### Job 1
How many lines of the listing contain the string "Aérea"? Case counts, so give only the number.

### Text block
◆ ◆ ◆ ◆ ◆ ◆ ◆

One common form of shift is the arithmetic shift; in this shift, the bits that move past the end disappear. The new spaces are filled with zero, in the case of a left arithmetic shift, or with the sign bit, in the case of a right arithmetic shift. This example uses a 4-bit register:

  0111 LEFT-SHIFT
= 1110
  0111 RIGHT-SHIFT
= 0011

In the first case, the leftmost 0 was shifted past the end of the register, and a new 0 was shifted into the rightmost position. In the second case, the rightmost 1 was shifted past the end (and is often in the carry flag though that can't usually be accessed in high level languages), and the sign bit 0 was copied into the leftmost position. Multiple shifts are sometimes shortened to a single shift by some number of digits. For example:

  0111 LEFT-SHIFT-BY-TWO
= 1100

In C/C++ (and many other languages), the left and right shift operators are "<<" and ">>", respectively. The number of places to shift is given as an argument to the shift operators. For example:

x = y << 2;

assigns x the result of shifting y to the left by two digits, using the arithmetic shift. It should be noted that when using the right bitwise shift operator >> in C or C++, the behavior is left up to the implementation whether to perform an arithmetic or a logical shift. Java clarifies this ambiguity with an additional operator for right bitwise logical shifts: the >>> operator. See the Logical shift section of this article for more about Java's >>> logical bitwise right shift operator.

A left arithmetic shift is equivalent to multiplying by two (provided the value does not overflow), while a right arithmetic shift is equivalent to dividing by two and rounding down for positive numbers but rounding up for negative numbers.

Logical shift

File:LogicalShiftRight.JPG
Right logical shift

The logical shift is similar to the arithmetic shift but when shifting right inserts a zero rather than performing sign extension. Hence the logical shift is suitable for unsigned binary numbers while the arithmetic shift is suitable for two's complement binary numbers. In the Java programming language, a logical shift operation can be performed using the >>> operator, which fills in all high order bits with zeros. Since both arithmetic and logical leftwise shifts produce identical results, there is no '<<<' operator in Java.

Rotate no carry

File:RotateRight.JPG
Right circular shift or rotate
File:RotateLeft.JPG
Left circular shift or rotate

Another form of shift is the circular shift or bit rotation. In this, the bits are "rotated" as if the left and right ends of the numeral were joined. Any digits which are shifted past the rightmost place are moved to the leftmost place, and vice-versa. This operation is useful if it is necessary to retain all the existing bits.

Rotate through carry

File:RotateRightThroughCarry.png
Right rotate through carry
File:RotateLeftThroughCarry.png
Left rotate through carry

This is similar to the rotate operation but the carry flag is considered to be between the ends of the numbers. This operation can be used as a logical or arithmetic shift by setting up the carry flag beforehand. For this reason, some microcontrollers such as PICs just have rotate and rotate through carry and don't bother with arithmetic or logical shift instructions. Rotate through carry is especially useful when performing shifts on numbers larger than the processor's native word size.

Applications

Although machines often have efficient built-in instructions for performing arithmetic and logical operations, in fact all these operations can be performed just by combining the bitwise operators and zero-testing in various ways. For example, here is a pseudocode example showing how to multiply two arbitrary integers, a and b, using bit shift and addition:

c := 0
while b ≠ 0
    if (b and 1) ≠ 0
        c := c + a
    shift a left by one
    shift b right by one
return c

◆ ◆ ◆ ◆ ◆ ◆ ◆

### Job 2
Rewrite the bit-shift text from "A left arithmetic shift is" up to and including "for negative numbers.", replacing "value" with "number".

### Data for processing
◆ ◆ ◆ ◆ ◆ ◆ ◆

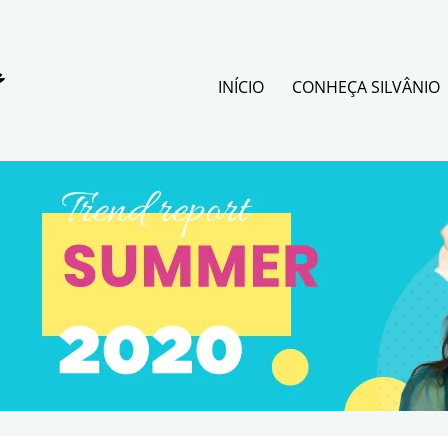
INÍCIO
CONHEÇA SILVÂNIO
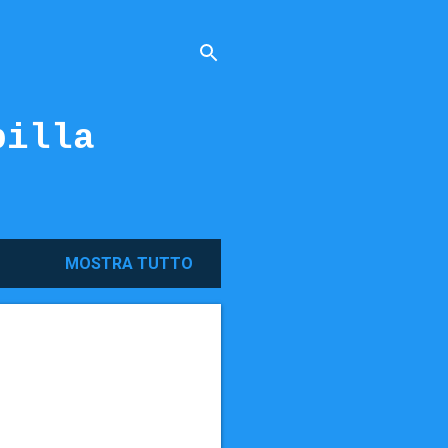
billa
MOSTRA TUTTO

◆ ◆ ◆ ◆ ◆ ◆ ◆

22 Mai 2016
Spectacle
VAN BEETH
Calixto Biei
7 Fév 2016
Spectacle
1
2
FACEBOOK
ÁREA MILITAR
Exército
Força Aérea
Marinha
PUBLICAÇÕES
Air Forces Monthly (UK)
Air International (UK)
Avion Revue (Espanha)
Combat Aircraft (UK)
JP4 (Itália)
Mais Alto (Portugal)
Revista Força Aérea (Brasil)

◆ ◆ ◆ ◆ ◆ ◆ ◆

### Problem solution 1
2

### Problem solution 2
A left arithmetic shift is equivalent to multiplying by two (provided the number does not overflow), while a right arithmetic shift is equivalent to dividing by two and rounding down for positive numbers but rounding up for negative numbers.